• _Exercise prompt_
In the listing below, find the line containing "Document page, 1500x844 pixels." and the line containing "Rendered at 2001 by 1125 pixels.", then copy exactly everything from the first through the second, except the pictures.

• _Data extract_

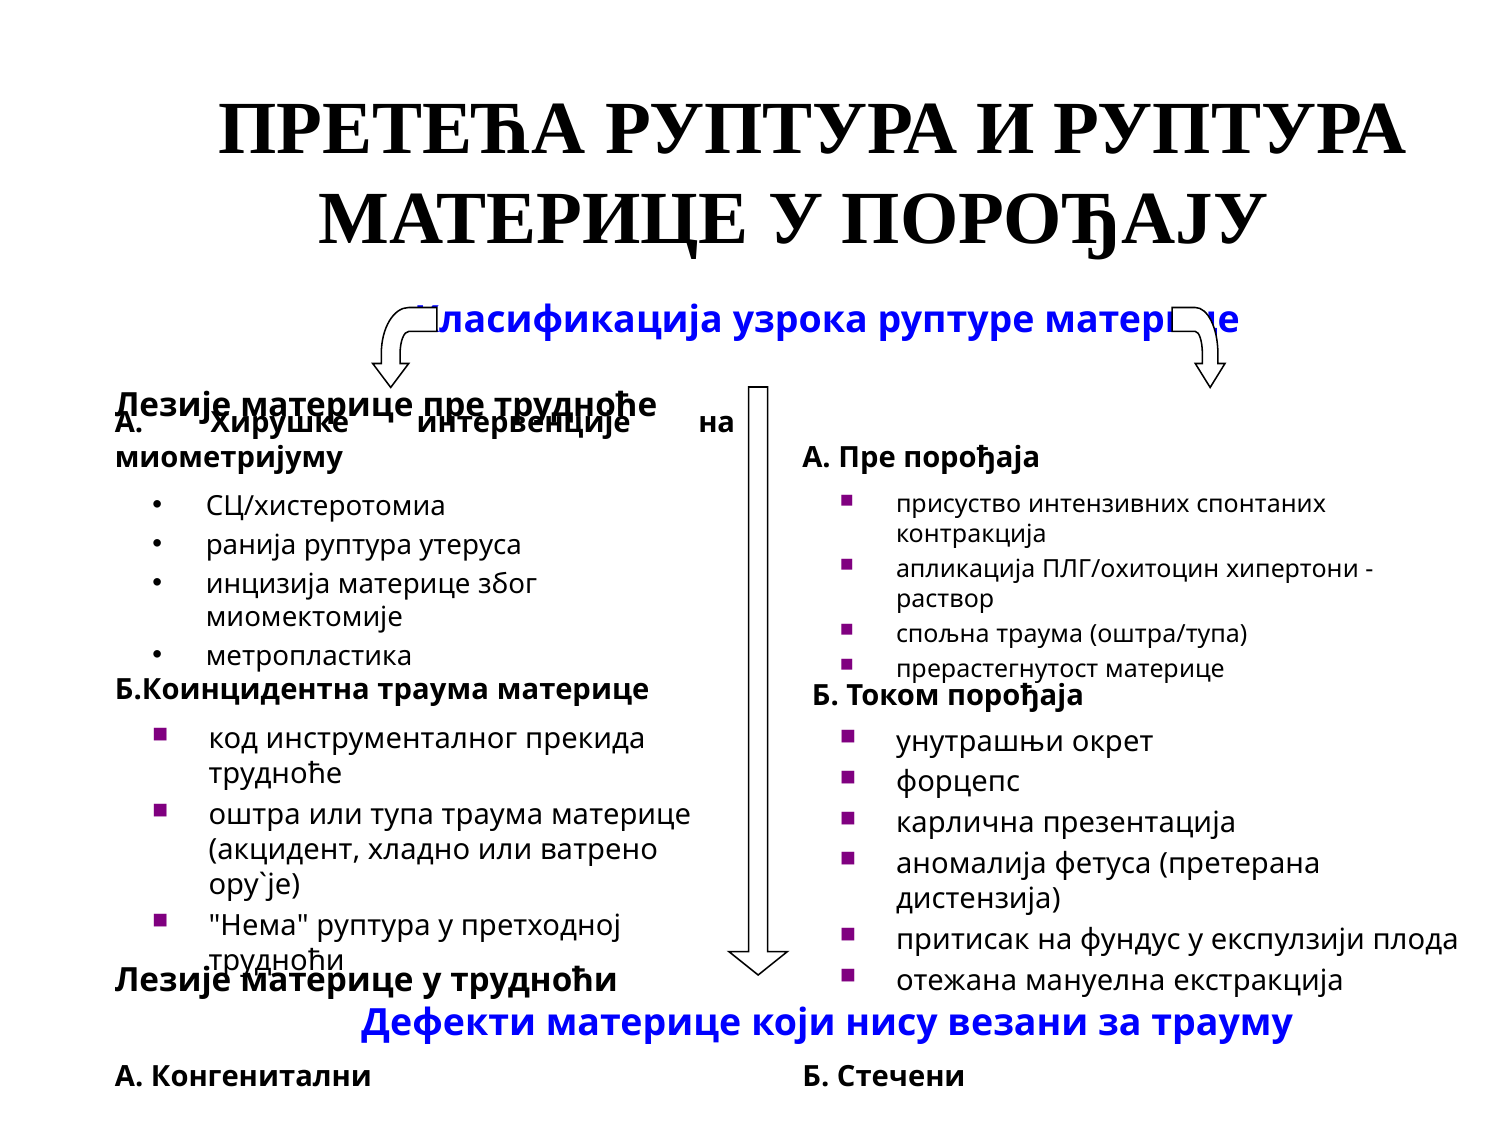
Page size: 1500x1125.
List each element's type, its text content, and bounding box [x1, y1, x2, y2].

text_box унутрашњи окрет форцепс карлична презентација аномалија фетуса (претерана дистензија) притисак на фундус у експулзији плода отежана мануелна екстракција [825, 714, 1475, 915]
list СЦ/хистеротомиа ранија руптура утеруса инцизија материце због миомектомије метропластика [137, 481, 738, 662]
text_box код инструменталног прекида трудноће оштра или тупа траума материце (акцидент, хладно или ватрено ору`је) "Нема" руптура у претходној трудноћи [137, 713, 738, 913]
title ПРЕТЕЋА РУПТУРА И РУПТУРА МАТЕРИЦЕ У ПОРОЂАЈУ [142, 71, 1482, 267]
text_box Дефекти материце који нису везани за трауму [162, 990, 1500, 1050]
text_box А. Конгенитални [99, 1050, 750, 1100]
text_box Б. Током порођаја [797, 668, 1448, 719]
text_box присуство интензивних спонтаних контракција апликација ПЛГ/оxитоцин хипертони - раствор спољна траума (оштра/тупа) прерастегнутост материце [825, 480, 1475, 681]
text_box Б.Коинцидентна траума материце [99, 662, 748, 713]
text_box A. Хирушке интервенције на миометријуму [99, 395, 748, 481]
text_box A. Пре порођаја [787, 430, 1438, 481]
text_box [1172, 307, 1225, 388]
text_box Класификација узрока руптуре материце [162, 287, 1500, 348]
text_box Лезије материце у трудноћи [99, 950, 1439, 1006]
text_box Б. Стечени [787, 1050, 1438, 1100]
text_box [748, 386, 768, 950]
text_box Лезије материце пре трудноће [99, 375, 1439, 431]
text_box [372, 307, 437, 388]
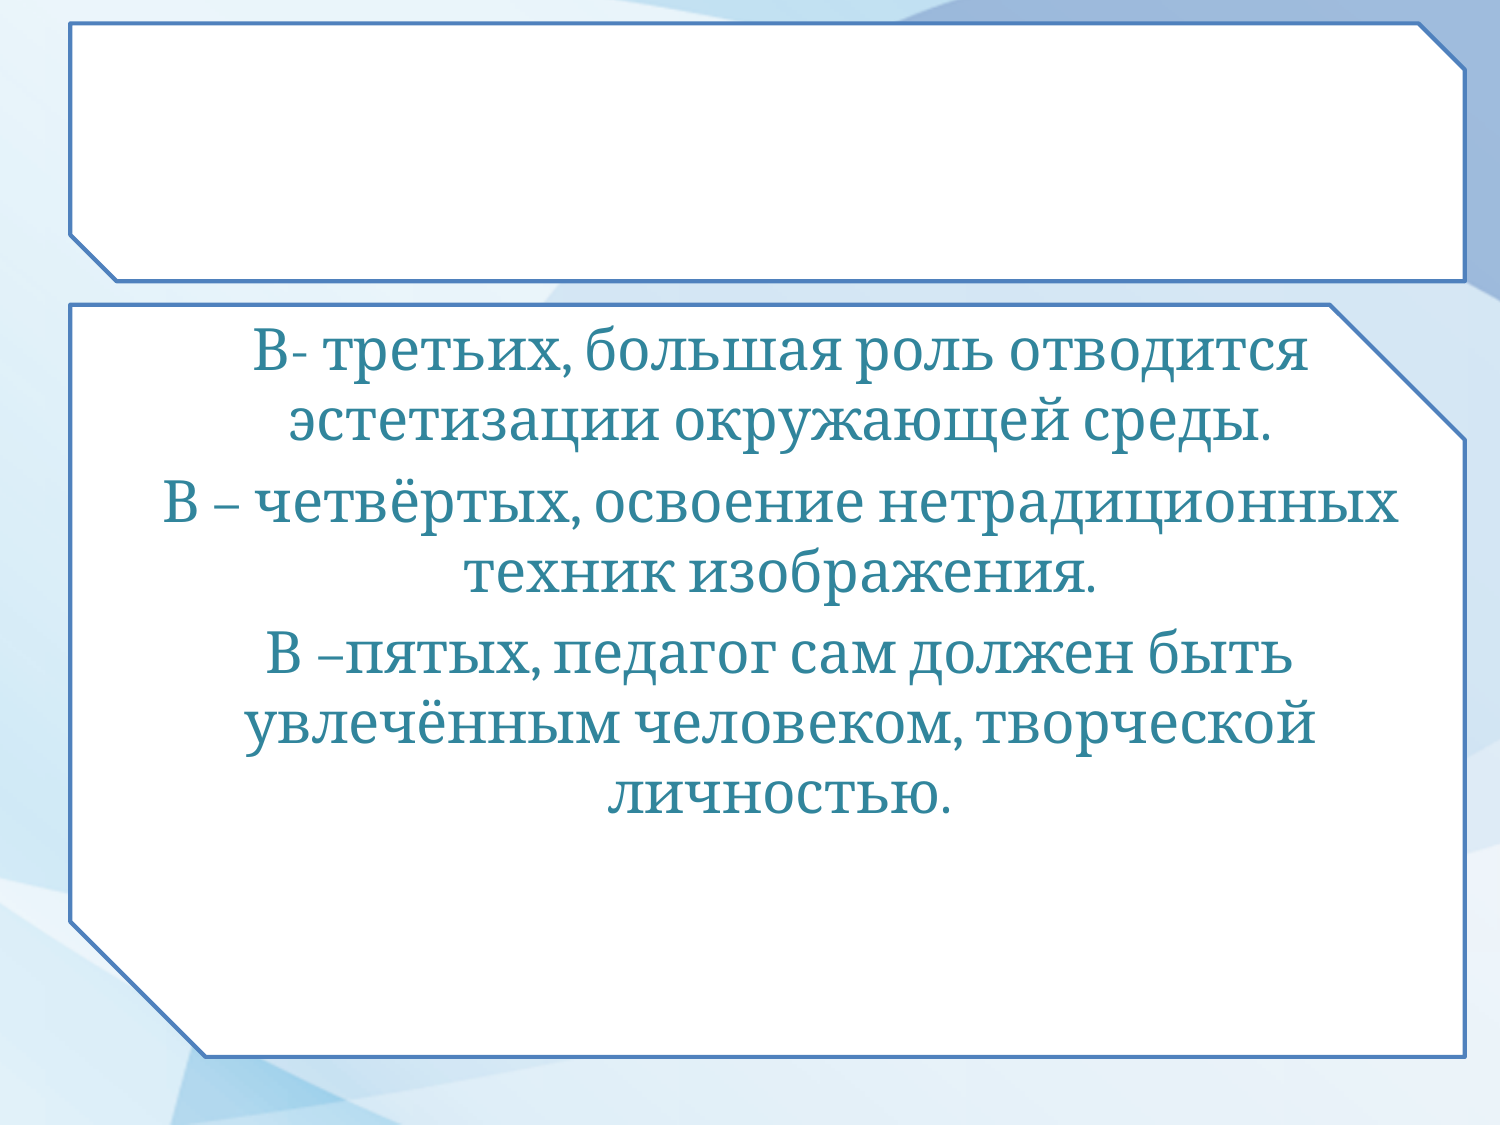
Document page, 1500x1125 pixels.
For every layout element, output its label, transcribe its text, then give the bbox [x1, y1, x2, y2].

text_box [68, 21, 1467, 284]
picture [0, 0, 1500, 1125]
text_box [68, 302, 1332, 937]
text_box [130, 395, 1467, 1059]
list В- третьих, большая роль отводится эстетизации окружающей среды. В – четвёртых, освоение нетрадиционных техник изображения. В –пятых, педагог сам должен быть увлечённым человеком, творческой личностью. [82, 304, 1423, 985]
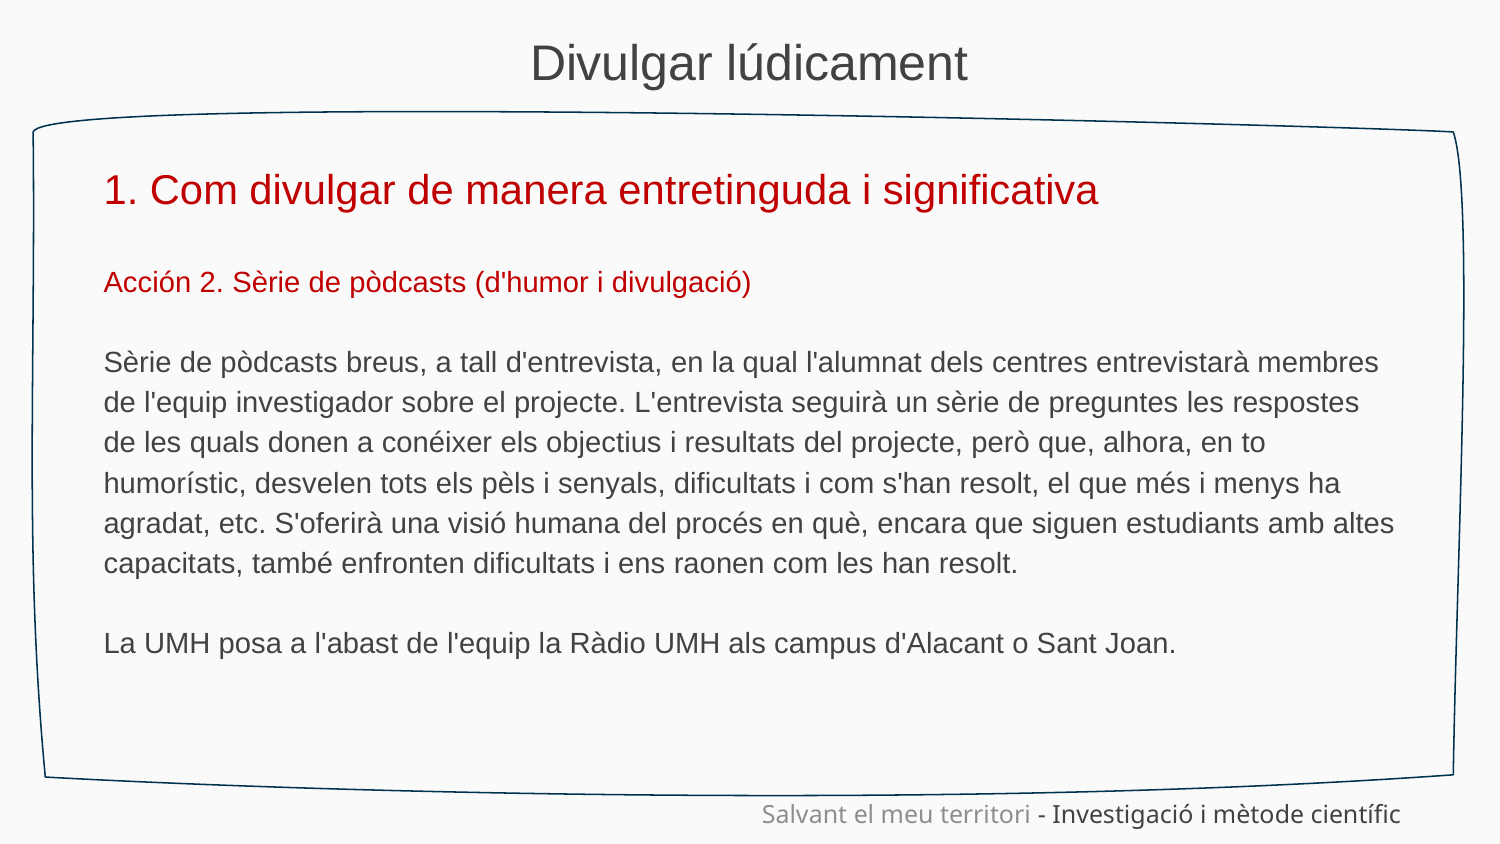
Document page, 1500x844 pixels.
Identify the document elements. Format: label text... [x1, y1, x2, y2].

title Divulgar lúdicament [0, 20, 1499, 106]
text_box Acción 2. Sèrie de pòdcasts (d'humor i divulgació) Sèrie de pòdcasts breus, a tall d'entrevista, en la qual l'alumnat dels centres entrevistarà membres de l'equip investigador sobre el projecte. L'entrevista seguirà un sèrie de preguntes les respostes de les quals donen a conéixer els objectius i resultats del projecte, però que, alhora, en to humorístic, desvelen tots els pèls i senyals, dificultats i com s'han resolt, el que més i menys ha agradat, etc. S'oferirà una visió humana del procés en què, encara que siguen estudiants amb altes capacitats, també enfronten dificultats i ens raonen com les han resolt. La UMH posa a l'abast de l'equip la Ràdio UMH als campus d'Alacant o Sant Joan. [88, 242, 1417, 747]
text_box Salvant el meu territori - Investigació i mètode científic [88, 790, 1417, 844]
text_box [32, 111, 1464, 790]
text_box 1. Com divulgar de manera entretinguda i significativa [88, 147, 1417, 234]
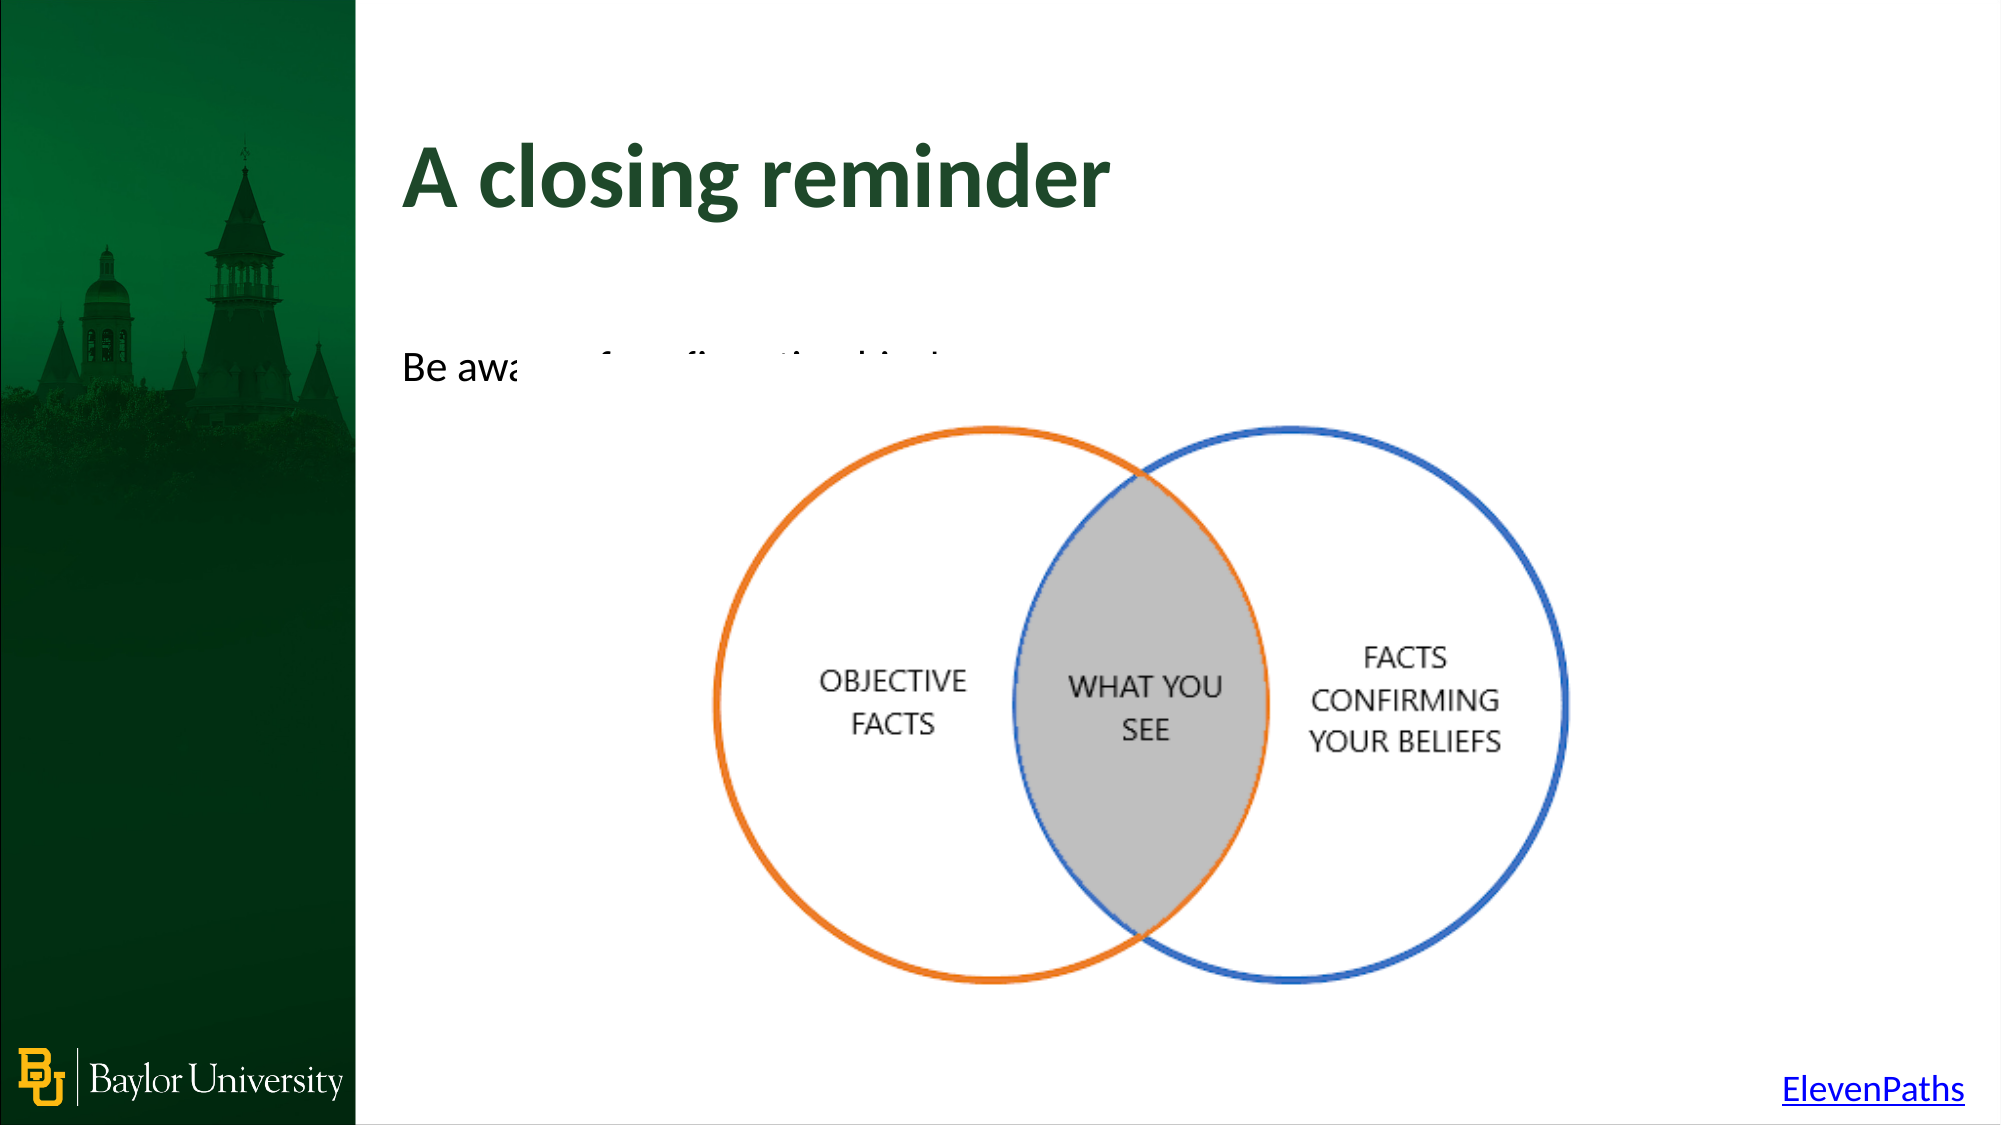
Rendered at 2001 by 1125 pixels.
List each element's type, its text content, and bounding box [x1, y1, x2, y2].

picture [0, 0, 2001, 1125]
text_box Be aware of confirmation bias! [387, 276, 1633, 427]
text_box A closing reminder [387, 121, 1840, 266]
text_box ElevenPaths [1700, 1056, 1980, 1117]
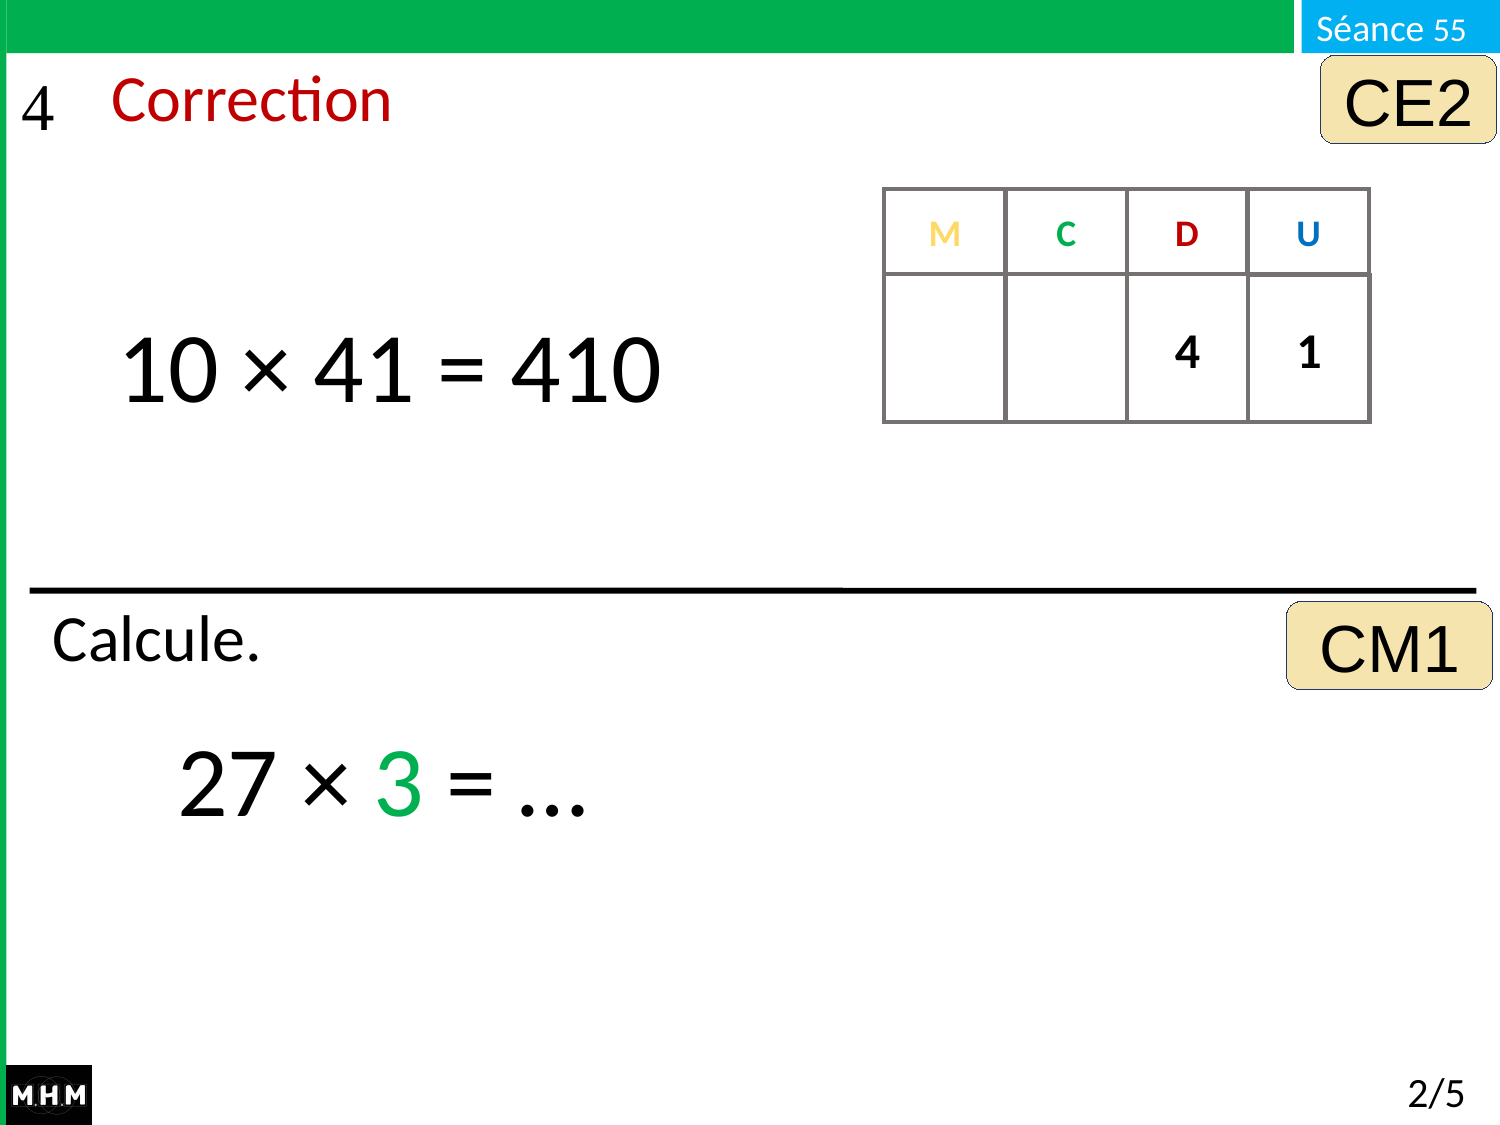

• _Solution to this exercise_
Document page, 1500x844 pixels.
Identify the document elements. Format: label text... [x1, y1, x2, y2].

title Divulgar lúdicament [0, 20, 1499, 106]
text_box Acción 2. Sèrie de pòdcasts (d'humor i divulgació) Sèrie de pòdcasts breus, a tall d'entrevista, en la qual l'alumnat dels centres entrevistarà membres de l'equip investigador sobre el projecte. L'entrevista seguirà un sèrie de preguntes les respostes de les quals donen a conéixer els objectius i resultats del projecte, però que, alhora, en to humorístic, desvelen tots els pèls i senyals, dificultats i com s'han resolt, el que més i menys ha agradat, etc. S'oferirà una visió humana del procés en què, encara que siguen estudiants amb altes capacitats, també enfronten dificultats i ens raonen com les han resolt. La UMH posa a l'abast de l'equip la Ràdio UMH als campus d'Alacant o Sant Joan. [88, 242, 1417, 747]
text_box Salvant el meu territori - Investigació i mètode científic [88, 790, 1417, 844]
text_box [32, 111, 1464, 790]
text_box 1. Com divulgar de manera entretinguda i significativa [88, 147, 1417, 234]
Rendered at 2001 by 1125 pixels.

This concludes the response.